Le géant Stellantis – issu de la fusion PSA Peugeot-Citroën et de Fiat Chrysler Automobiles – a ainsi noué un partenariat avec LG Energy Solution en mai 2022, afin de construire une usine au Canada. Même schéma pour Toyota et Tesla, par exemple, qui ont tout deux créé des joint-ventures avec Panasonic. « Avoir des décennies d’expérience est un énorme avantage dans le secteur de la batterie. Pour les entreprises européennes, il reste un long chemin à parcourir pour rattraper les sociétés asiatiques, confirme Giacomo Fumagalli. L’avenir nous dira si l’Europe peut rattraper son retard, mais la course sera d’autant plus difficile que les leaders actuels continuent d’avancer et d’investir massivement. » Un élément pourrait néanmoins favoriser l’industrie européenne : la législation. En mars 2022, les ministres de l’Environnement de l’Union ont en effet adopté un règlement encadrant tout le cycle de vie des batteries, de la production au recyclage, en passant par la collecte. Et sur ce point précis, les entreprises européennes ont de l’avance sur leurs homologues chinoises : Northvolt, dont la construction de l’usine de recyclage, Revolt Ett, a démarré début 2022, s’est déjà engagée à ce que ses batteries soient produites à partir d’au moins 50% de matériaux recyclés en 2030.


La mode est au giga

C’est le mot en vogue dans l’industrie. On ne parle plus d’usine, de site de production ou de fabrique mais de gigafactory. Le terme fait référence à une usine gigantesque spécialisée dans la production en très gros volume. L’expression a été popularisée en 2014 par Tesla, qui lançait alors la construction de la Tesla Giga Nevada (ou Gigafactory 1), une usine de fabrication de batteries pour ses véhicules.
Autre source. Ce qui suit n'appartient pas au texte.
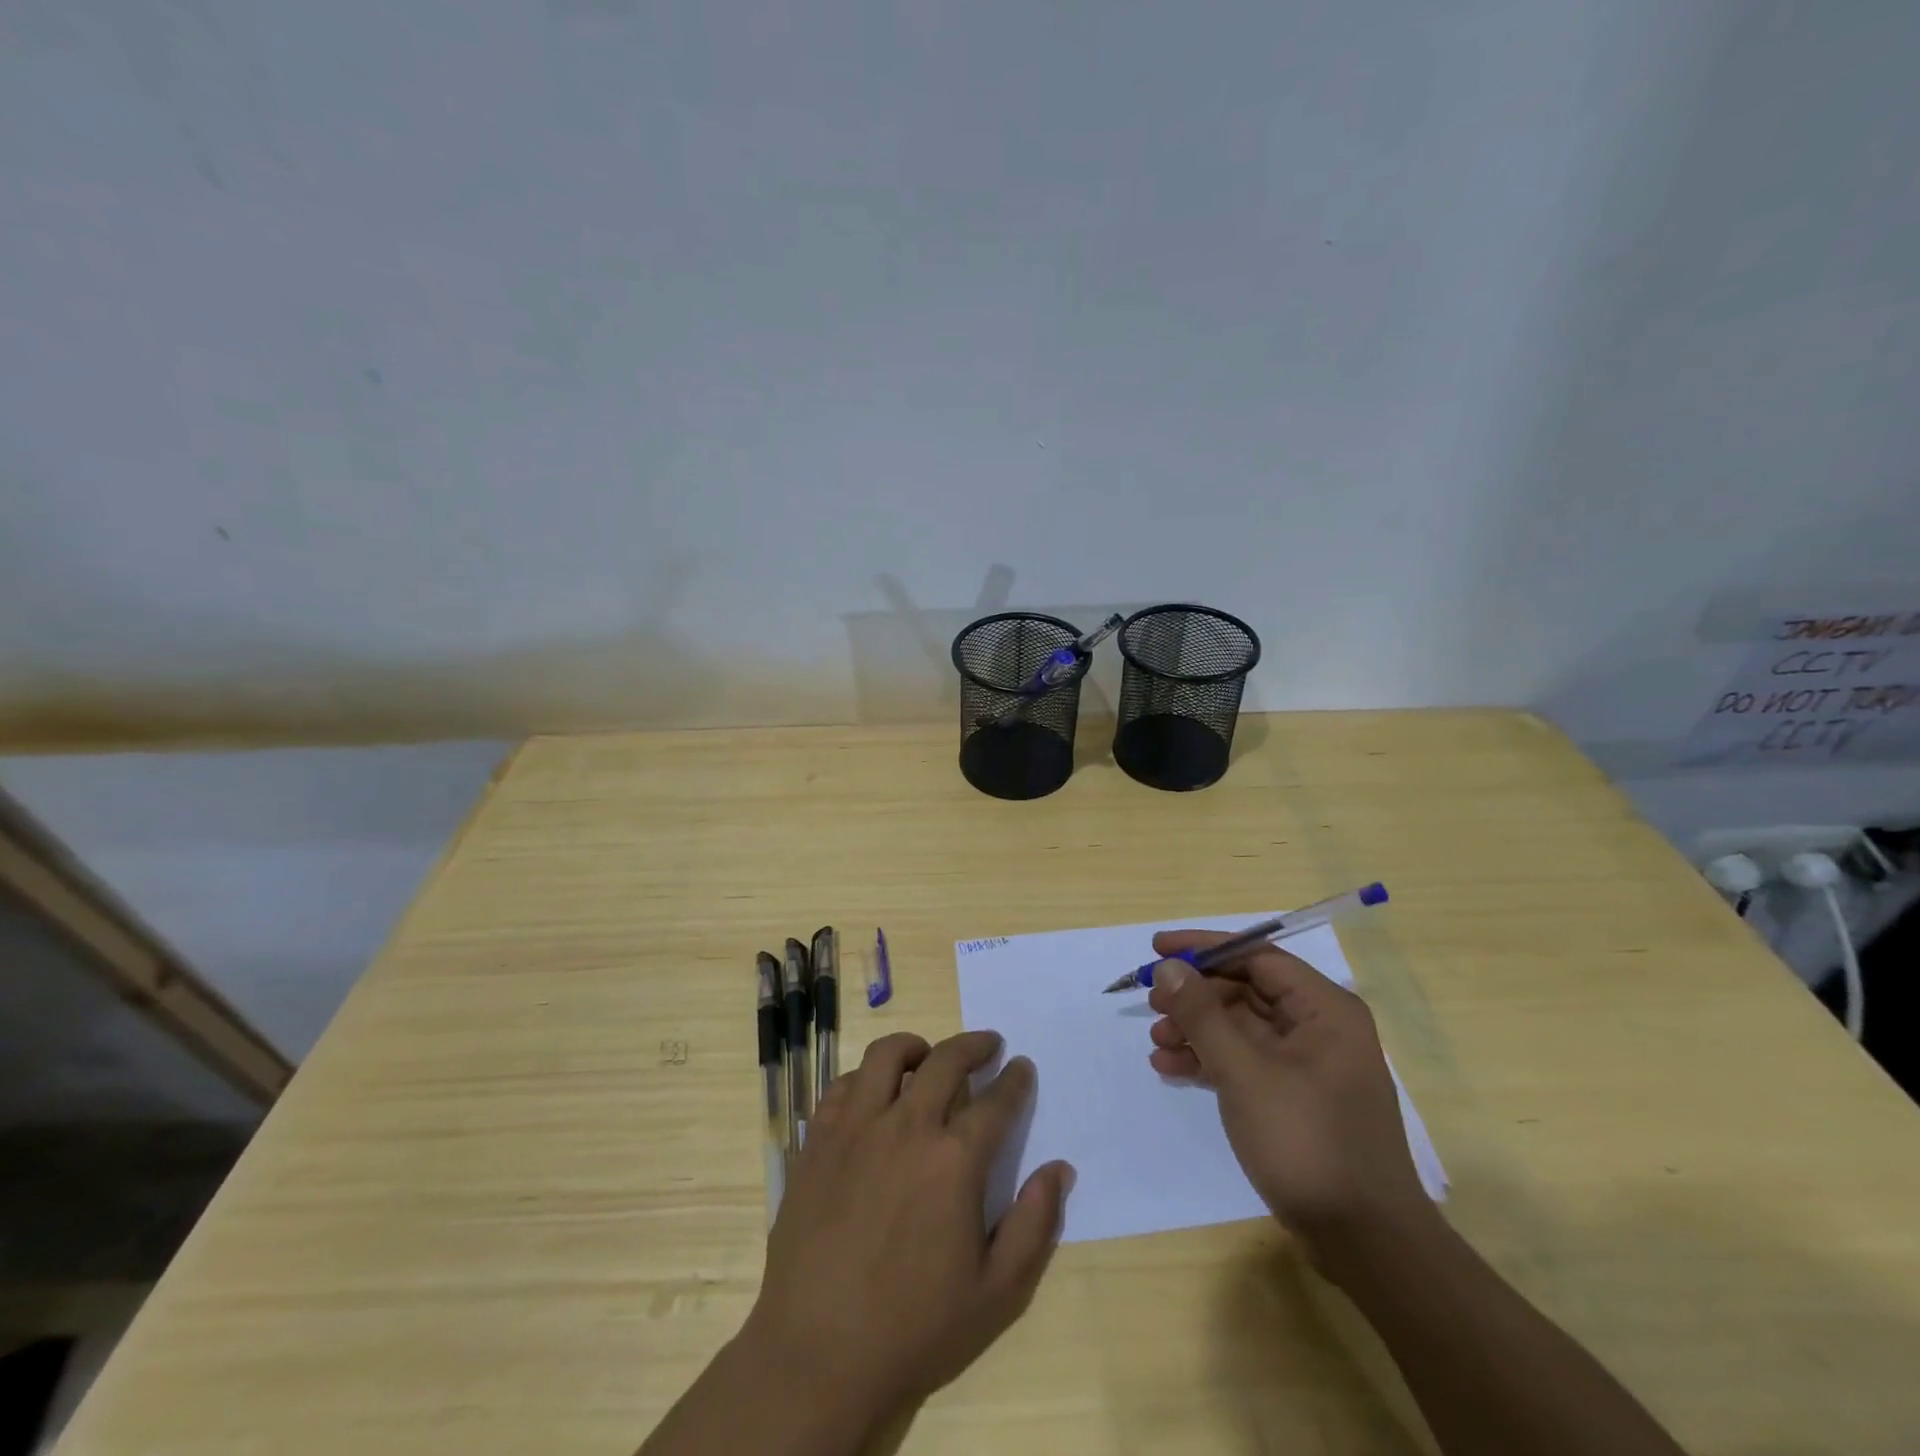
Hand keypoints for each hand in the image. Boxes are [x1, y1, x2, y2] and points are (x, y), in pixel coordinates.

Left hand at [739, 1030, 1074, 1431]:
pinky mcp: (818, 1139)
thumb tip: (1060, 1169)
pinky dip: (867, 1077)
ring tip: (927, 1056)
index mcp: (954, 1160)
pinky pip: (844, 1084)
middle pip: (946, 1060)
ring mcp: (857, 1127)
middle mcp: (907, 1126)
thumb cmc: (914, 1328)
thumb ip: (1034, 1224)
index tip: (1022, 1067)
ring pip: (888, 1055)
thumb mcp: (997, 1293)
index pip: (996, 1101)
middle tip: (988, 1044)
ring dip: (916, 1047)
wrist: (817, 1355)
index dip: (1014, 1080)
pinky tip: (875, 1094)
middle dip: (974, 1045)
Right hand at [1145, 930, 1429, 1258]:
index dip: (1204, 948)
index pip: (1256, 956)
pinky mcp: (1295, 1096)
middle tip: (1151, 1004)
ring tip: (1156, 1044)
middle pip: (1245, 990)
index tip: (1157, 949)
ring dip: (1196, 1030)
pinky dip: (1210, 1060)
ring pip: (1241, 1027)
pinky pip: (1245, 1060)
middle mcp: (1319, 1027)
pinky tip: (1171, 1069)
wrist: (1364, 1242)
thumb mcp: (1245, 1072)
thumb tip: (1168, 967)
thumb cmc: (1307, 1141)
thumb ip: (1202, 1014)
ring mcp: (1308, 1064)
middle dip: (1195, 997)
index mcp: (1324, 1009)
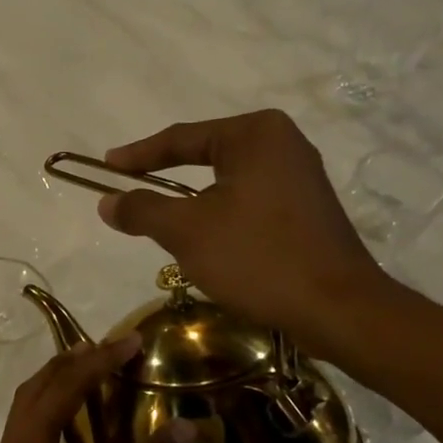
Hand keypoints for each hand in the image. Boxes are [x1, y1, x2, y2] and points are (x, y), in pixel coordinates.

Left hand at [0, 337, 195, 442]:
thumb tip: (187, 427)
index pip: (62, 388)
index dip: (97, 361)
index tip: (131, 341)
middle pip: (34, 390)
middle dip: (69, 363)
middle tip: (108, 349)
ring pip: (27, 412)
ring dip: (57, 386)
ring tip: (93, 375)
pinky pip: (31, 434)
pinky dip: (53, 415)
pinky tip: (79, 431)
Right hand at [98, 109, 397, 359]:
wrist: (337, 308)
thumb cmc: (257, 258)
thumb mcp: (187, 232)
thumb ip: (142, 210)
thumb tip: (106, 202)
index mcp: (254, 134)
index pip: (181, 138)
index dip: (138, 155)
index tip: (106, 166)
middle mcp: (282, 143)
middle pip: (206, 155)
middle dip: (166, 177)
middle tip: (130, 189)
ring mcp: (300, 175)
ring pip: (228, 181)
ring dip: (193, 201)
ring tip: (161, 219)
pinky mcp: (307, 208)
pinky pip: (250, 200)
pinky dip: (221, 214)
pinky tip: (207, 239)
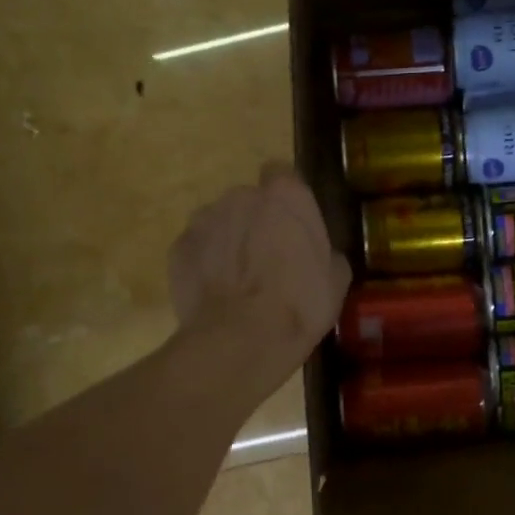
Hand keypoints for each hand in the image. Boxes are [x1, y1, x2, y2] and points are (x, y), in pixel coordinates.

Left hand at [168, 161, 351, 388]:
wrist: (241, 340)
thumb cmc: (299, 304)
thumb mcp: (336, 279)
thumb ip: (325, 251)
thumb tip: (318, 254)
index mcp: (285, 195)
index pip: (282, 174)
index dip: (286, 198)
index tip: (291, 222)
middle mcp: (241, 196)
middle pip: (249, 199)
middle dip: (256, 221)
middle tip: (269, 258)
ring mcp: (204, 220)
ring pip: (220, 221)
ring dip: (228, 240)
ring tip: (238, 279)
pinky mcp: (178, 248)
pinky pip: (197, 248)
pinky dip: (205, 263)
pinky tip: (216, 291)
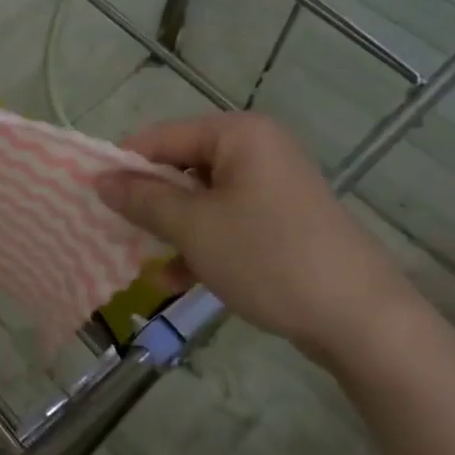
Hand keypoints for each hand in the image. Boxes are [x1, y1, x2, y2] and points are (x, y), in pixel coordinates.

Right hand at [96, 113, 421, 361]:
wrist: (361, 319)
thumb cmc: (269, 258)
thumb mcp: (195, 228)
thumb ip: (144, 199)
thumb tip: (100, 179)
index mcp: (238, 134)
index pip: (161, 136)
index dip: (124, 165)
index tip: (92, 198)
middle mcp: (256, 150)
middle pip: (181, 167)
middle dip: (149, 203)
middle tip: (115, 232)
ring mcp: (272, 187)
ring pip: (202, 199)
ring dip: (171, 230)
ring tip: (142, 261)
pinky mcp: (281, 221)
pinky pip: (227, 222)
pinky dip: (201, 245)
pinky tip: (176, 280)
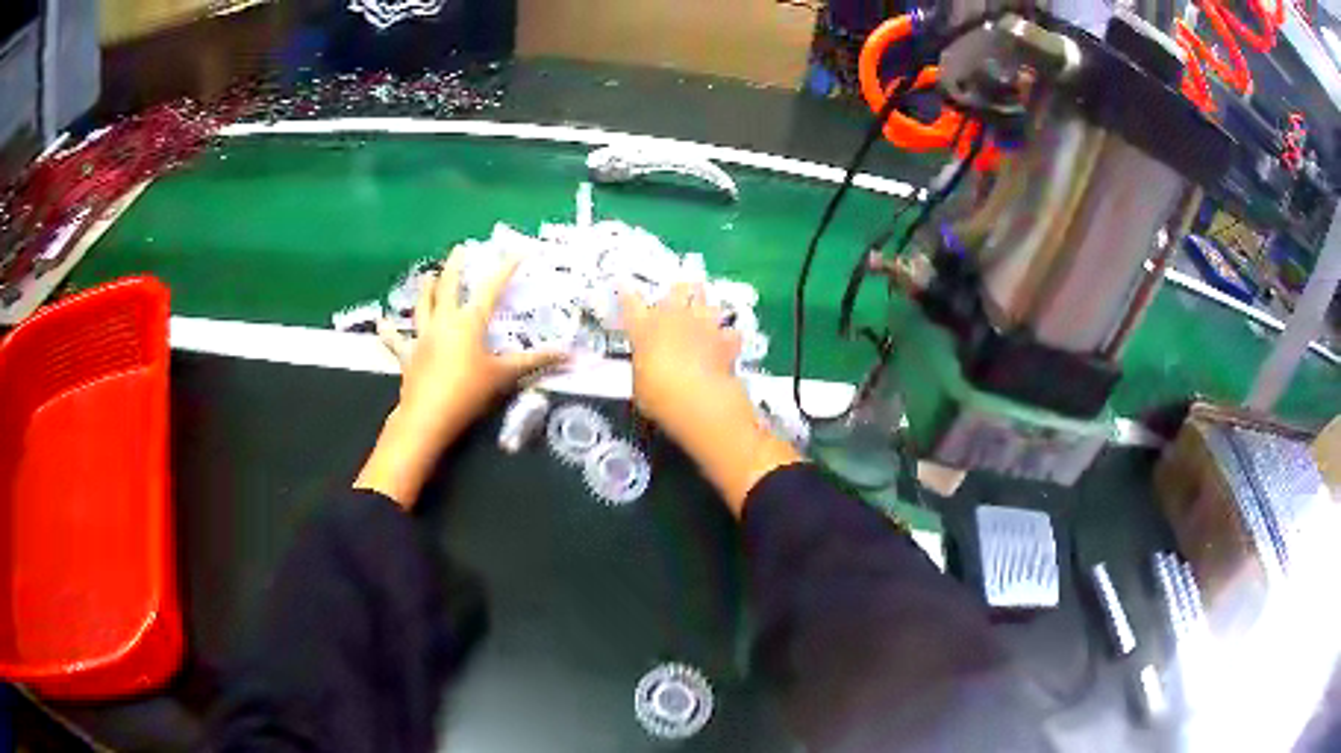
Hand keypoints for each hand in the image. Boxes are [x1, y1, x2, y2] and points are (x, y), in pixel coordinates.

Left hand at [355, 253, 564, 507]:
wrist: (428, 417)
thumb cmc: (468, 392)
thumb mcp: (505, 376)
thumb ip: (536, 362)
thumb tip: (571, 354)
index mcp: (469, 321)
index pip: (491, 288)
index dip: (505, 269)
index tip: (516, 251)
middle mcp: (444, 321)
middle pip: (448, 287)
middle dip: (455, 267)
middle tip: (459, 249)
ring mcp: (423, 337)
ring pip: (422, 306)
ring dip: (426, 289)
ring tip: (427, 275)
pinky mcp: (408, 356)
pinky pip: (397, 341)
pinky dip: (389, 331)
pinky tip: (381, 323)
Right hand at [621, 284, 800, 514]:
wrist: (696, 397)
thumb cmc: (656, 394)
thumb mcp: (639, 383)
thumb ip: (643, 367)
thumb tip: (647, 366)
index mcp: (644, 327)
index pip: (630, 302)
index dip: (626, 292)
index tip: (624, 282)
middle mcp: (673, 317)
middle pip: (677, 289)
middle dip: (679, 288)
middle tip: (680, 291)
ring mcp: (702, 325)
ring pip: (707, 300)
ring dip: (706, 303)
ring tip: (706, 307)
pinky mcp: (725, 339)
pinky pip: (730, 332)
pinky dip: (729, 336)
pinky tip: (729, 340)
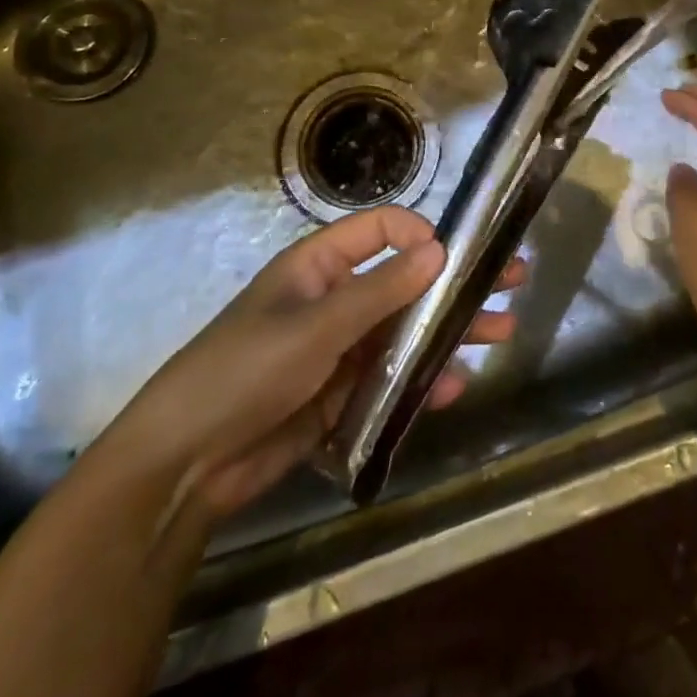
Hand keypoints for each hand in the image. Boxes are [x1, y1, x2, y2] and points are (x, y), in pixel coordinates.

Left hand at [100, 205, 519, 520]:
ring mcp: (340, 349)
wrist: (186, 466)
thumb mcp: (315, 326)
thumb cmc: (245, 371)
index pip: (380, 230)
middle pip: (404, 281)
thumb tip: (438, 248)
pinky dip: (422, 380)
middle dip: (454, 283)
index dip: (420, 234)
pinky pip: (391, 379)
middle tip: (510, 280)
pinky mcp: (342, 395)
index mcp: (319, 265)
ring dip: (449, 332)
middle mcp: (335, 299)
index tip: (458, 255)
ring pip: (405, 331)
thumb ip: (379, 290)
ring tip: (501, 331)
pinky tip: (455, 387)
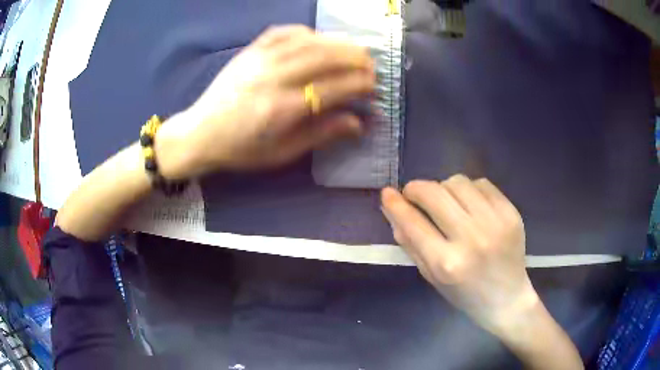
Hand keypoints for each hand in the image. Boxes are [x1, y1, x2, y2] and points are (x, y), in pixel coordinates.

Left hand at [155, 25, 374, 179]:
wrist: (200, 133)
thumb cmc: (241, 149)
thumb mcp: (282, 153)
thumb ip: (321, 134)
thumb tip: (359, 123)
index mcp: (282, 109)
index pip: (334, 88)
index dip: (360, 85)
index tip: (374, 88)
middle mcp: (274, 77)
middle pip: (326, 57)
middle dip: (356, 59)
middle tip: (371, 67)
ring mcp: (260, 59)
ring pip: (309, 41)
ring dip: (339, 43)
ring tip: (354, 51)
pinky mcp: (251, 50)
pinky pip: (285, 32)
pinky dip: (308, 33)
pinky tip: (318, 39)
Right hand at [380, 175, 538, 330]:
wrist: (507, 299)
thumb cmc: (465, 294)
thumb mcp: (431, 276)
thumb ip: (410, 243)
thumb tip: (393, 209)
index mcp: (446, 263)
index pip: (413, 222)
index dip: (396, 204)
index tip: (387, 193)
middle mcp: (471, 239)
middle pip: (435, 193)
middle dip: (417, 188)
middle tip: (414, 195)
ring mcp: (495, 223)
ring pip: (458, 182)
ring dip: (444, 188)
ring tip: (446, 202)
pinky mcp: (511, 213)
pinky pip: (482, 183)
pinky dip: (469, 189)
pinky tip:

Depuis, le mot a été adopté par l’ensemble de l’industrie. Mais pourquoi est-ce si important de disposer de gigafactories dans le secteur des batteries ? « C’est une industrie très difficile, très compétitive, où certaines entreprises ne font pas des marges incroyables, répond Giacomo Fumagalli, analyste chez Robeco. Dans ce contexte, disposer de gigafactories est important, parce que cela améliore les rendements. Plus les volumes de production sont gros, plus l’entreprise peut produire des batteries à bas coût. » Un élément qui donne un autre atout aux acteurs historiques qui disposent déjà de très grandes usines, alors que les nouveaux entrants vont devoir investir massivement pour rattraper leur retard et être compétitifs.